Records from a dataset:
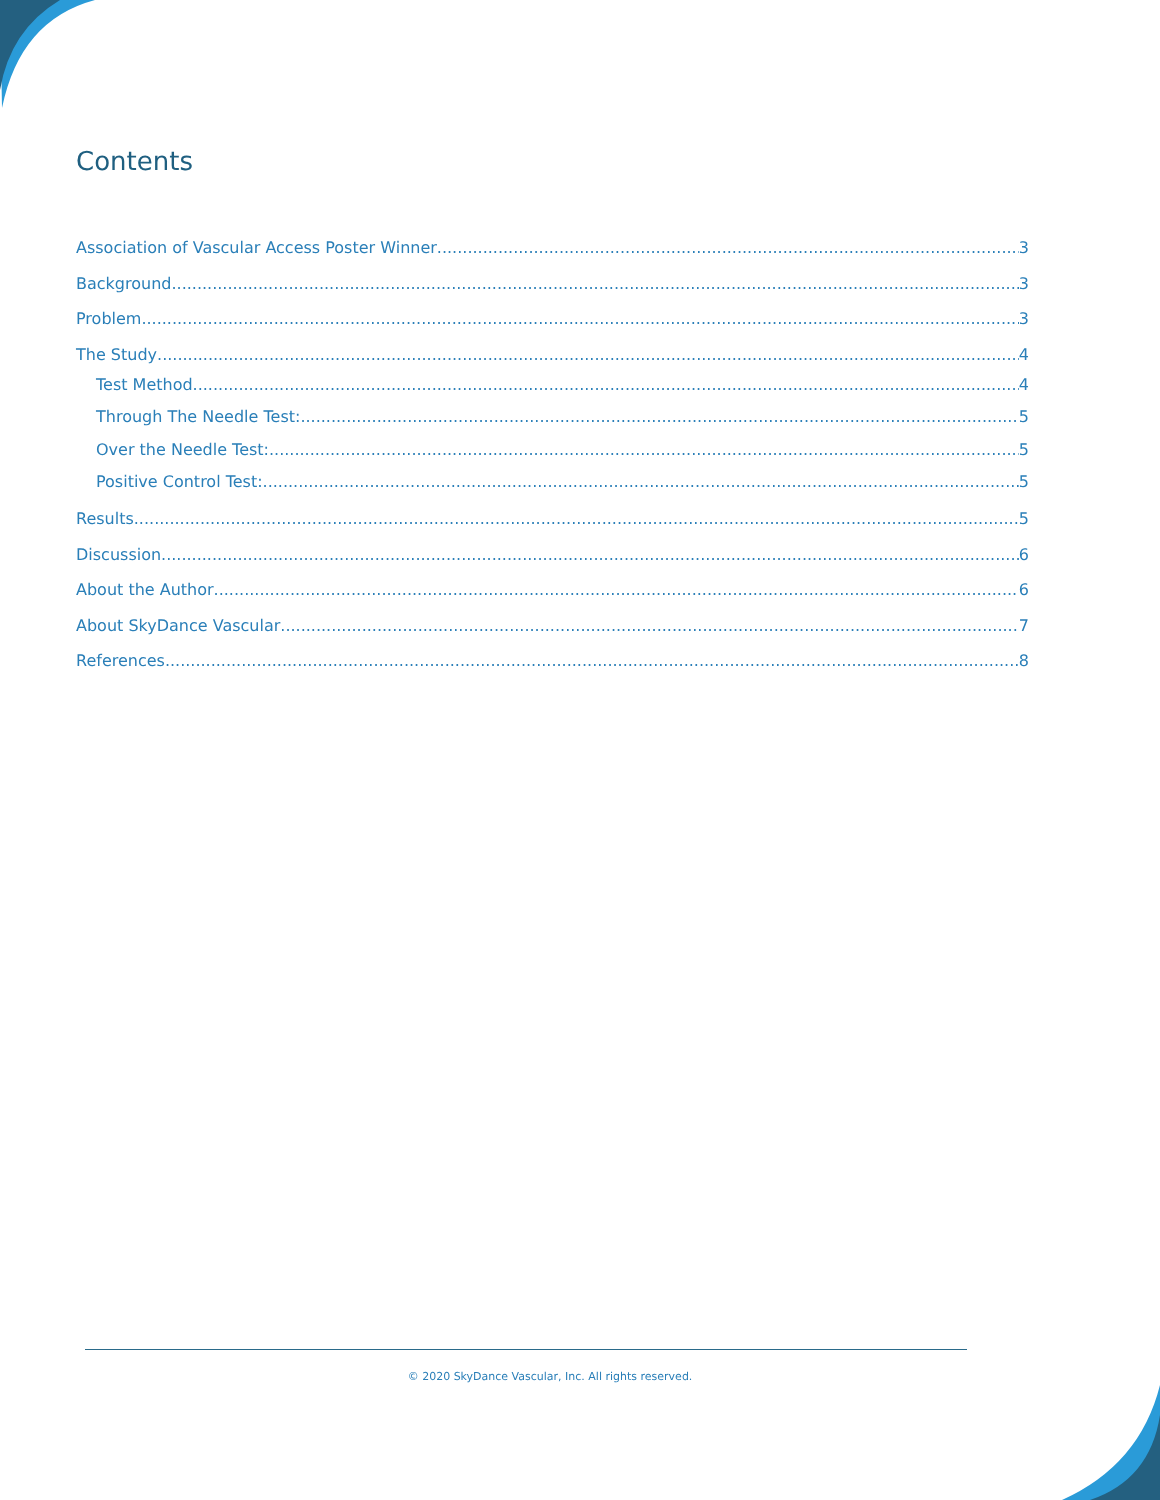Contents
Association of Vascular Access Poster Winner 3
Background 3
Problem 3
The Study 4
Test Method 4
Through The Needle Test: 5
Over the Needle Test: 5
Positive Control Test: 5
Results 5
Discussion 6
About the Author 6
About SkyDance Vascular 7
References 8
© 2020 SkyDance Vascular, Inc. All rights reserved.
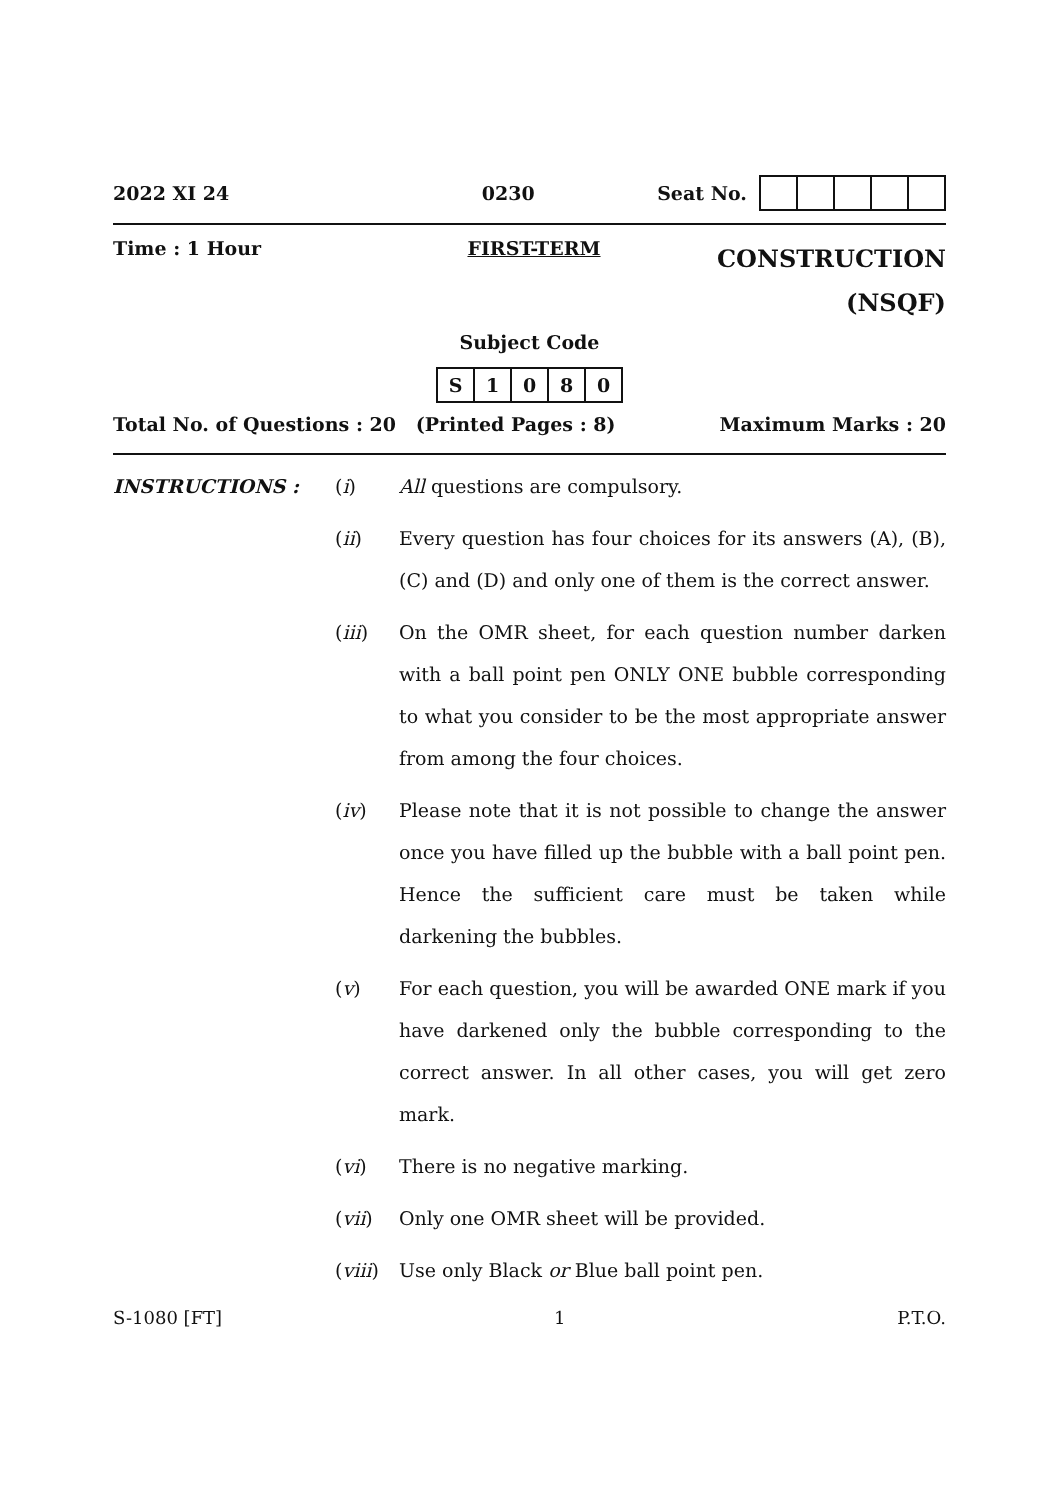2022 XI 24 0230 Seat No.
Time : 1 Hour FIRST-TERM CONSTRUCTION
(NSQF)
Subject Code
| S | 1 | 0 | 8 | 0 |
Total No. of Questions : 20 (Printed Pages : 8) Maximum Marks : 20
INSTRUCTIONS : (i) All questions are compulsory.
(ii) Every question has four choices for its answers (A), (B), (C) and (D) and only one of them is the correct answer.
(iii) On the OMR sheet, for each question number darken with a ball point pen ONLY ONE bubble corresponding to what you consider to be the most appropriate answer from among the four choices.
(iv) Please note that it is not possible to change the answer once you have filled up the bubble with a ball point pen. Hence the sufficient care must be taken while darkening the bubbles.
(v) For each question, you will be awarded ONE mark if you have darkened only the bubble corresponding to the correct answer. In all other cases, you will get zero mark.
(vi) There is no negative marking.
(vii) Only one OMR sheet will be provided.
(viii) Use only Black or Blue ball point pen.
S-1080 [FT] 1 P.T.O.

__Task to complete__
Set down only the lines above that fall between the line holding "(ii) Every question" and the line holding "(iv) Please note", inclusive, keeping each exact.

__Solved exercise__
(ii) Every question has four choices for its answers (A), (B), (C) and (D) and only one of them is the correct answer.
(iii) On the OMR sheet, for each question number darken with a ball point pen ONLY ONE bubble corresponding to what you consider to be the most appropriate answer from among the four choices.
(iv) Please note that it is not possible to change the answer once you have filled up the bubble with a ball point pen. Hence the sufficient care must be taken while darkening the bubbles.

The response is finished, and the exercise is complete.